Bäuerlein and colleagues did not test for microplastics smaller than 0.02 mm in size, which is approximately the size of a grain of sand if you cut it into 100 equal pieces. This means that smaller plastics could still be in drinking water, making the two particles per litre of drinking water a likely underestimate. This uncertainty, combined with unknown long-term effects of microplastics, begs for ways to curb the pollution.

According to the International Union for Conservation of Nature (IUCN), a group of government agencies, and non-government organizations across 160 counties dedicated to conserving nature, the main sources of microplastics in the environment, are from textiles, tires, paints, and personal care products. Household plumbing makes homes hotspots for microplastic pollution from textiles and personal care products that go down the drain.
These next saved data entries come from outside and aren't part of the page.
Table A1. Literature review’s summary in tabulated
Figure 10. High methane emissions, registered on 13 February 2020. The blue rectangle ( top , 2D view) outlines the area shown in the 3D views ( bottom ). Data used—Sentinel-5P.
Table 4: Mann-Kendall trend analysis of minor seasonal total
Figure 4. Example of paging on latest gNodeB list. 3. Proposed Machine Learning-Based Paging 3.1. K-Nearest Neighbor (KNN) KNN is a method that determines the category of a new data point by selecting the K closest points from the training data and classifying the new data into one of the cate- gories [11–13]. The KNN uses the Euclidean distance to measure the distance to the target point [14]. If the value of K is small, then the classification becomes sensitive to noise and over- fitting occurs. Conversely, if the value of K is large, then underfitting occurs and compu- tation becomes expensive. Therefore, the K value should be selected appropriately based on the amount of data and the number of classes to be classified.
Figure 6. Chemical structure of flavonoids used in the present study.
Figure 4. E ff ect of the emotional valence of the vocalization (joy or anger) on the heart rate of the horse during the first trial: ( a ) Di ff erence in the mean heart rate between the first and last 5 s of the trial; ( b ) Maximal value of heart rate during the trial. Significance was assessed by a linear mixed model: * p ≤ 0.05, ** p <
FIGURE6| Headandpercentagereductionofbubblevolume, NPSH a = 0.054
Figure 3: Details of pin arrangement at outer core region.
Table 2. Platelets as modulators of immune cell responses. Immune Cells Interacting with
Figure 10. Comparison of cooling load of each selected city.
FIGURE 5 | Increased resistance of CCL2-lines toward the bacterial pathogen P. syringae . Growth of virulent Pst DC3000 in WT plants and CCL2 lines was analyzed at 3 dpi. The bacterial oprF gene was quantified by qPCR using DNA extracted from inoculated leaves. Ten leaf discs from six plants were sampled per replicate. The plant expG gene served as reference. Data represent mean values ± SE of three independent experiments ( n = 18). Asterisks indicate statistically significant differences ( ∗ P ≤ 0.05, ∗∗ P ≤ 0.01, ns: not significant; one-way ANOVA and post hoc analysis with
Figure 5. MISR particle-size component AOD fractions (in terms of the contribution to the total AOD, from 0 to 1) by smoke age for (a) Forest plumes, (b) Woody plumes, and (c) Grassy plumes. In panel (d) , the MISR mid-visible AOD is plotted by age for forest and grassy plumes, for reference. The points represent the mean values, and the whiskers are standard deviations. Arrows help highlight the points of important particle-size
Waterways capture these fine particles and transport them all the way to the ocean. It is estimated that there are currently 24.4 trillion pieces of microplastics in the upper ocean. If consumed, microplastics can make marine wildlife weak and unfit for reproducing, which can be deadly for some already-struggling species. Microplastics can also move up the food chain when animals eat other animals that have consumed plastics.

The risks do not end with fish though, they also affect humans. Microplastics are also found in produce like fruits and vegetables, leaving humans to unknowingly accumulate them inside. One study estimated that children consume approximately 500 microplastic particles per day. Some consumed plastics pass through the body, while others accumulate over time. Scientists also estimate that at the end of an average lifespan, an adult would accumulate over 50,000 microplastic particles.

Plastics of all sizes are everywhere in the world today, but this doesn’t have to be catastrophic. The EU is nudging countries to consider microplastics when addressing public health. By purchasing fewer products containing plastics and following proper disposal protocols, microplastics entering ecosystems and our bodies can be limited. Plastics might be all around us, but let’s keep them outside of us.